Former U.S. Secretary of Defense, William S. Cohen, April 28, 1997: "Others are engaging even in an eco- type of terrorism whereby they can alter the climate, set off earthquakes, volcanoes remotely through the use of electromagnetic waves."

And as Greg Bacon reveals:

Back in the late 1990's, the US Air Force put out a paper about how they would 'own the weather by 2025.'

Within a day or two, the Air Force disavowed what the colonel had wrote, but the truth had slipped out.

I think they're using a combination of technologies Tesla developed in the early 20th Century and their HAARP facilities that are scattered around the world to control weather patterns and even set off earthquakes.

The Ultimate Weapon of Mass Destruction: "Owning the Weather" for Military Use

Weather modification will become a part of domestic and international security and could be done unilaterally... It could have offensive and defensive applications and even be used for deterrence purposes. The ability to generate precipitation, fog, and storms on earth or to modify space weather, ... and the production of artificial weather all are a part of an integrated set of technologies which can provide substantial increase in US, or degraded capability in an adversary, to achieve global awareness, reach, and power. (US Air Force, emphasis added. Air University of the US Air Force, AF 2025 Final Report, http://www.au.af.mil/au/2025/ emphasis added)

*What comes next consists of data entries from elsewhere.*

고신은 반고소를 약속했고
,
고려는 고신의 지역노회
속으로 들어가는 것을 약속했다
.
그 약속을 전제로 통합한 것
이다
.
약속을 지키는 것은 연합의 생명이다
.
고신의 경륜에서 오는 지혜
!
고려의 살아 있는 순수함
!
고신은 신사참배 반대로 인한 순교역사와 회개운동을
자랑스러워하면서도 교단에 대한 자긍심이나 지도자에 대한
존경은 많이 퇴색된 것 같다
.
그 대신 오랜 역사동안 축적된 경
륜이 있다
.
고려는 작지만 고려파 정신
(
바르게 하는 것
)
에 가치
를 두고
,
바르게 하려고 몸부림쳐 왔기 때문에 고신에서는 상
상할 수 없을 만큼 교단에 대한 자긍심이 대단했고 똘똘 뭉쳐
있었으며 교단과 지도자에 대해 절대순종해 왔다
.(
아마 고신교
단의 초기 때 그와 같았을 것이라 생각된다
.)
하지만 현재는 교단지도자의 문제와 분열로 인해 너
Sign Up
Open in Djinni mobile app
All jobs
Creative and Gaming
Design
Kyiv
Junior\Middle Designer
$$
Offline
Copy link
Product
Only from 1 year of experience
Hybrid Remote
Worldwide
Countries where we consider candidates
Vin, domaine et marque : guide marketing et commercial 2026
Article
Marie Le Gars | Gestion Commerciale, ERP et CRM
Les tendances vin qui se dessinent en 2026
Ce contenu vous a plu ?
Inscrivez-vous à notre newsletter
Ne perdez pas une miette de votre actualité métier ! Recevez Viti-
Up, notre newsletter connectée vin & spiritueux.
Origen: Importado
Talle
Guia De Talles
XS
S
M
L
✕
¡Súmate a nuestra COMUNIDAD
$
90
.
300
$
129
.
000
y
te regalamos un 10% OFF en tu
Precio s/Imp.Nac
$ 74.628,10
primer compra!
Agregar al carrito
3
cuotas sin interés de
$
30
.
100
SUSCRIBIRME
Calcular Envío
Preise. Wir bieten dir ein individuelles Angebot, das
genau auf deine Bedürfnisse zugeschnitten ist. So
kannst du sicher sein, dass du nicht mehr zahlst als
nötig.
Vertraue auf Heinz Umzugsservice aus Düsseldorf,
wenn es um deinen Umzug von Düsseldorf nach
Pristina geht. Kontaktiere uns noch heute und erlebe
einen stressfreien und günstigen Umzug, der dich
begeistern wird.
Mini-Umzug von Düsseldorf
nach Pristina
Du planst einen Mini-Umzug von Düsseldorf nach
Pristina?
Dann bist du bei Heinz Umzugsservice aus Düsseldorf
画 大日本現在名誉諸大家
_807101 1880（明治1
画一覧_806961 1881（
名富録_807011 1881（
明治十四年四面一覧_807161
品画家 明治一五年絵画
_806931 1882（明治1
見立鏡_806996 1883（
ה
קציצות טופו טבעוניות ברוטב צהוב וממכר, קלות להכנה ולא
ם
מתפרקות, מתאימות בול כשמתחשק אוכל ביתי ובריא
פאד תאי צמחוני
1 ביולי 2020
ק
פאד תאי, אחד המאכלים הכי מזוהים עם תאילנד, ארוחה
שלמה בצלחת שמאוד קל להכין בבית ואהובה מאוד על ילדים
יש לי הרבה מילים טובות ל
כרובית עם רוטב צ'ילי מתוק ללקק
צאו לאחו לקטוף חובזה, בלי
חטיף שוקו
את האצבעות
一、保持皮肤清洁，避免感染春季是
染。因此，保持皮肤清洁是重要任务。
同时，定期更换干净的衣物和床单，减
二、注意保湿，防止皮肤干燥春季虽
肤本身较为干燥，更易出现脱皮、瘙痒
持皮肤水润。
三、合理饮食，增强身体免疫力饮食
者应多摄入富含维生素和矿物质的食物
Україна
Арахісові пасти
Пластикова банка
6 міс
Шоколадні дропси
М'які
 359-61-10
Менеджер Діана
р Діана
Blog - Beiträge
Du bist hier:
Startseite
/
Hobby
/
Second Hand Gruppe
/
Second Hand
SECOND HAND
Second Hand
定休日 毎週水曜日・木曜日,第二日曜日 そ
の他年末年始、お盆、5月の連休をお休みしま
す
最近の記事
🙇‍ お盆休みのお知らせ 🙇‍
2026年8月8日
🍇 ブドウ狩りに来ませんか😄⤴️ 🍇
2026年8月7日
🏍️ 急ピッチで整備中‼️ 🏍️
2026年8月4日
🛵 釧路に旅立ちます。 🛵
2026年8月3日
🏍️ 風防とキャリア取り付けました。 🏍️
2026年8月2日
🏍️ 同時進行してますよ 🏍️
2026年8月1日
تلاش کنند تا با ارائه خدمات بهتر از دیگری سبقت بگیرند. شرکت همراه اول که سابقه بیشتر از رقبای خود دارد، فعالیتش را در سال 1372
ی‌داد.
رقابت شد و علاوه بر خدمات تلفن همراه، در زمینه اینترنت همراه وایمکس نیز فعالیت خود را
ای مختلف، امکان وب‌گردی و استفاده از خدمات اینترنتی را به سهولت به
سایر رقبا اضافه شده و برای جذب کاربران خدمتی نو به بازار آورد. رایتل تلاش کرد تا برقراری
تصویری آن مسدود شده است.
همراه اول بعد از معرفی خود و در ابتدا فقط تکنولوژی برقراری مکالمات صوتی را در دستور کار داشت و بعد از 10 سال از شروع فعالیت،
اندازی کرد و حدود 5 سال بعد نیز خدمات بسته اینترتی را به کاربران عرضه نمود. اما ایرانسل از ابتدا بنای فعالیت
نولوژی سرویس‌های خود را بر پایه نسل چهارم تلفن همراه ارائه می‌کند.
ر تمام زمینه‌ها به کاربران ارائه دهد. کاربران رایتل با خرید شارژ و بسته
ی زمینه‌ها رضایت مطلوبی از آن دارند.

I am not questioning whether the earthquake / tsunami was manmade or not - This video is just simply crappy. 

He makes several errors in judgement -

1.  States there was no earthquake when there obviously was

2.  States that Japanese acting unfazed by an earthquake is unusual (it isn't)

3.  States that there was no tsunami warning (there was 3 minutes after the quake started)

4.  Can't seem to remember that most of the structures in Banda Aceh were also left standing after a 9.1, centered very close to the area

And I could go on.

What is more interesting is how underwater faults differ from land faults, and how underwater faults may cause an earthquake to lose intensity.  The tidal wave itself is formed by the upward movement of the sea floor - so while the earthquake may not be as intense, the wave may still be:

??http://www.sciencedaily.com/videos/2007/1007-underwater_earthquakes.htm

"Snordelhans" is no expert on earthquakes, faults, or tsunamis and neither is Jim Stone.  I'm not pretending to be either, but I know a little from taking basic Geology (aka "rocks for jocks") at university.  They are making unsubstatiated claims which are easily debunked.

I also spent a long time in Japan, and have observed, many times, the Japanese reaction to quakes.  That is how they are trained.  The guy sitting at his desk typing (I am assuming this is the NHK building) is probably aware of being on camera and worried his boss might see him panic.  That's not unusual behavior there.  The book "Straitjacket Society" gives some insight on Japanese bureaucratic culture. 

The issues I have with the Fukushima quake are the date (another suspicious "11" date), Israeli security at the nuke plant, and the possiblity of Stuxnet being part of it all.